### Extract:

• • • • •

Reading and summarizing have only ever been controlled in western countries via State's secrets type acts, or alternately, non-disclosure agreements between parties. It's just way, way past reality to claim that we have existing laws to cover AI training ingesting information. Not only do we not, such rules would seem insane if you substitute the word human for "AI" in most of these conversations.
"People should not be allowed to read the book I distributed online if I don't want them to."
"People should not be allowed to write Harry Potter fanfic in my writing style."
"People should not be allowed to get formal art training that involves going to museums and painting copies of famous paintings."
We just will not get to a sensible societal place if the dialogue around these issues has such a low bar for understanding the mechanics, the societal tradeoffs we've made so far, and is able to discuss where we might want to go, and what would be best.
datavirtue|9 months ago
caconym_|9 months ago
Of course, if you start your thought by dismissing anybody who doesn't share your position as not sane, it's easy to see how you could fail to capture any of that.
^[1] https://arstechnica.com/tech-policy/2025/05/judge-on-metas-a...
jasonlotito|9 months ago
The article specificaly talks about the creation and distribution of a work. Creation and distribution of a work alone is not a copyright violation. However, if you take in input from something you don't own, and genAI outputs something, it could be considered a copyright violation.

• • • • •

### Given entries:

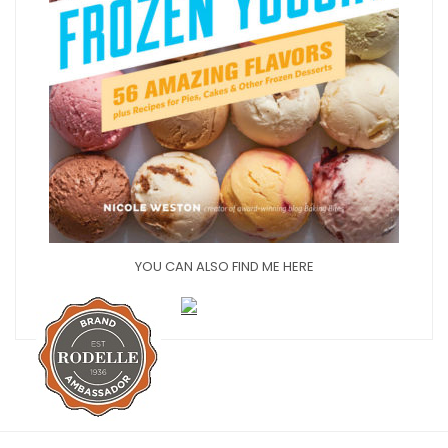
YOU CAN ALSO FIND ME HERE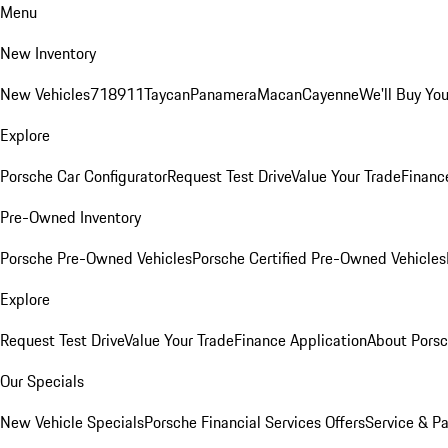
Menu
New Inventory
New Vehicles
718
911
Taycan
Panamera
Macan
Cayenne
We'll Buy You
Explore
Porsche Car Configurator
Request Test Drive
Value Your Trade
Financ
Pre-Owned Inventory
Porsche Pre-Owned Vehicles
Porsche Certified Pre-Owned Vehicles
Explore
Request Test Drive
Value Your Trade
Finance Application
About Pors
Our Specials
New Vehicle Specials
Porsche Financial Services Offers
Service & Pa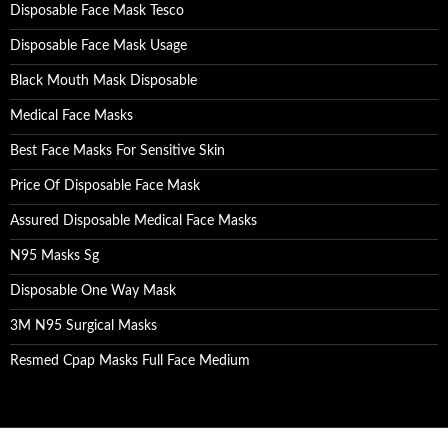
Disposable Face Mask Tesco
Disposable Face Mask Usage
Black Mouth Mask Disposable
Medical Face Masks
Best Face Masks For Sensitive Skin
Price Of Disposable Face Mask
Assured Disposable Medical Face Masks
N95 Masks Sg
Disposable One Way Mask
3M N95 Surgical Masks
Resmed Cpap Masks Full Face Medium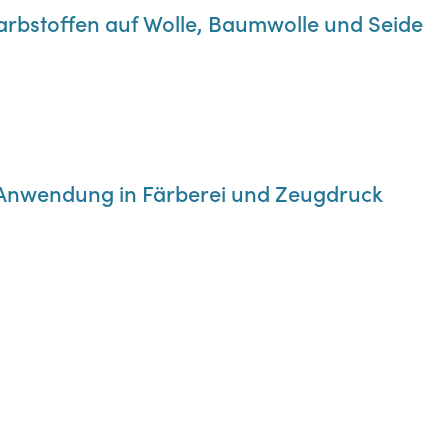
Farbstoffen auf Wolle, Baumwolle und Seide
re Anwendung in Färberei und Zeugdruck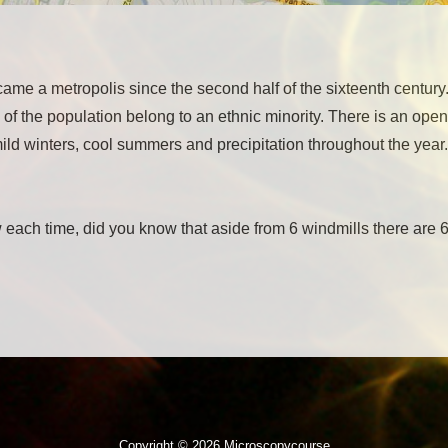
came a metropolis since the second half of the sixteenth centu
 of the population belong to an ethnic minority. There is an open
d winters, cool summers and precipitation throughout the year. 
 each time, did you know that aside from 6 windmills there are 
Copyright © 2026 Microscopycourse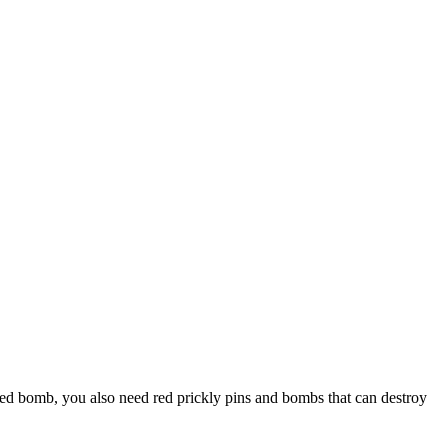
lored bomb, you also need red prickly pins and bombs that can destroy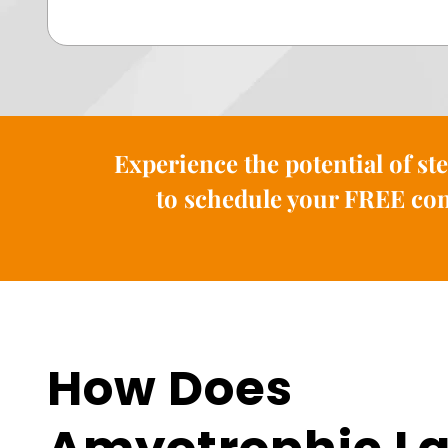
Experience the potential of st
to schedule your FREE con
How Does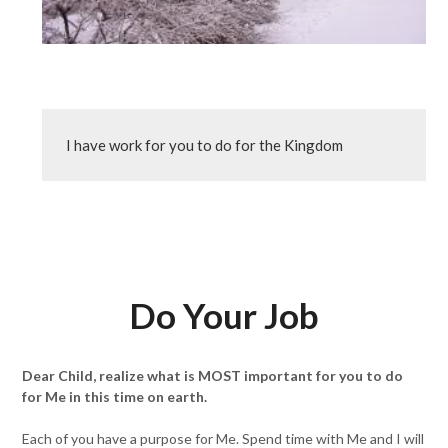
I have work for you to do for the Kingdom
Do Your Job
Dear Child, realize what is MOST important for you to do
for Me in this time on earth.
Each of you have a purpose for Me. Spend time with Me and I will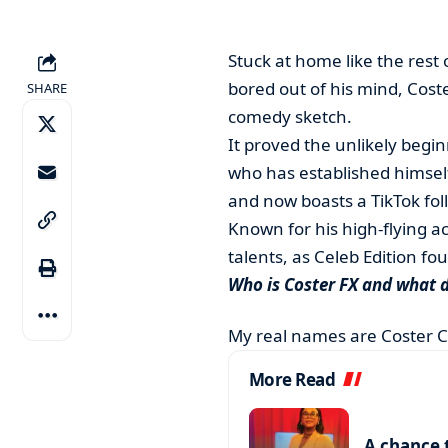
Stuck at home like the rest
bored out of his mind, Coste
SHARE
comedy sketch.
It proved the unlikely begin
who has established himsel
and now boasts a TikTok foll
Known for his high-flying a
talents, as Celeb Edition f
Who is Coster FX and what 
My real names are Coster 
More Read
A chance 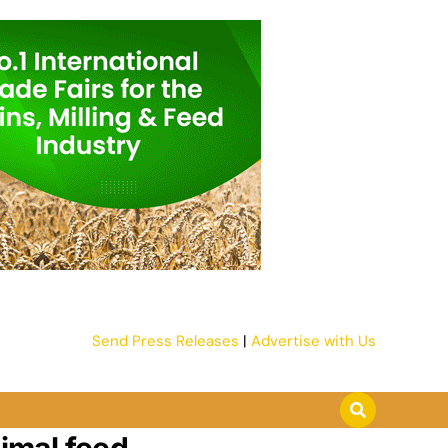
Send Press Releases
|
Advertise with Us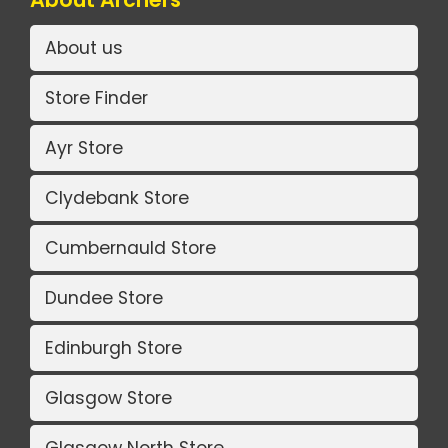
About us
Store Finder
Ayr Store
Clydebank Store
Cumbernauld Store
Dundee Store
Edinburgh Store
Glasgow Store
Glasgow North Store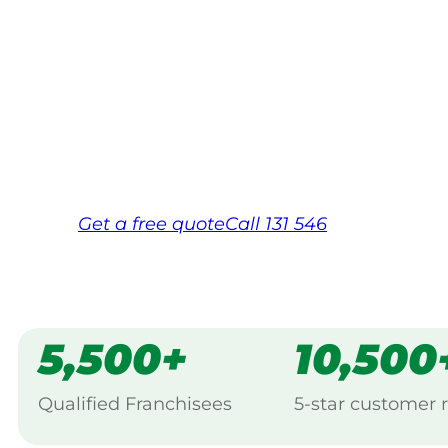
Your local Jim’s franchisee — police-chec
backed by Jim’s Work Guarantee. Servici
Same friendly Jim every visit
Free, no-obligation quote in 24 hour
Over 1,000 Victorian franchisees on c
Get a
free
quote
Call 131 546
5,500+
10,500
Qualified Franchisees
5-star customer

• • • • •

### Explore the material:
**A.** Rewrite the paragraph of the AI training thread that begins "Reading and summarizing have only ever" as a short bulleted list that keeps its main points.
**B.** From the AI training thread, copy word for word the passage from "We just will" up to and including "would be best.".
**C.** Proceed with the AI training thread, picking up after its last sentence.
None of the work here depends on the lines.

### Results in order:
**A.**
- In western countries, reading and summarizing have been controlled only through state-secrets-type acts or non-disclosure agreements between parties.
- Claiming that existing laws cover AI training ingesting information is far removed from reality.
- No such laws exist, and such rules would seem insane if "human" were put in place of "AI" in most of these conversations.

**B.**
We just will not get to a sensible societal place if the dialogue around these issues has such a low bar for understanding the mechanics, the societal tradeoffs we've made so far, and is able to discuss where we might want to go, and what would be best.

**C.**
Let's make this clear; genAI is not a copyright issue by itself. However, gen AI becomes an issue when you are using as your source stuff you don't have the copyright or license to. So context here is important. If you see people jumping to copyright violation, it's not out of reading alone.
> "People should not be allowed to read the book I distributed online if I don't want them to."
This is already done. It's been done for decades. See any case where content is locked behind an account. Only select people can view the content. The license to use the site limits who or what can use things.
So it's odd you would use "insane" to describe this.
> "People should not be allowed to write Harry Potter fanfic in my writing style."
Yeah, fan fiction is generally not legal. However, there are some cases where fair use covers it. Most cases of fan fiction are allowed because the author allows it. But no, generally, fan fiction is illegal. This is well known in the fan fiction community. Obviously, if you don't distribute it, that's fine. But we aren't talking about non-distribution cases here.
> "People should not be allowed to get formal art training that involves going to museums and painting copies of famous paintings."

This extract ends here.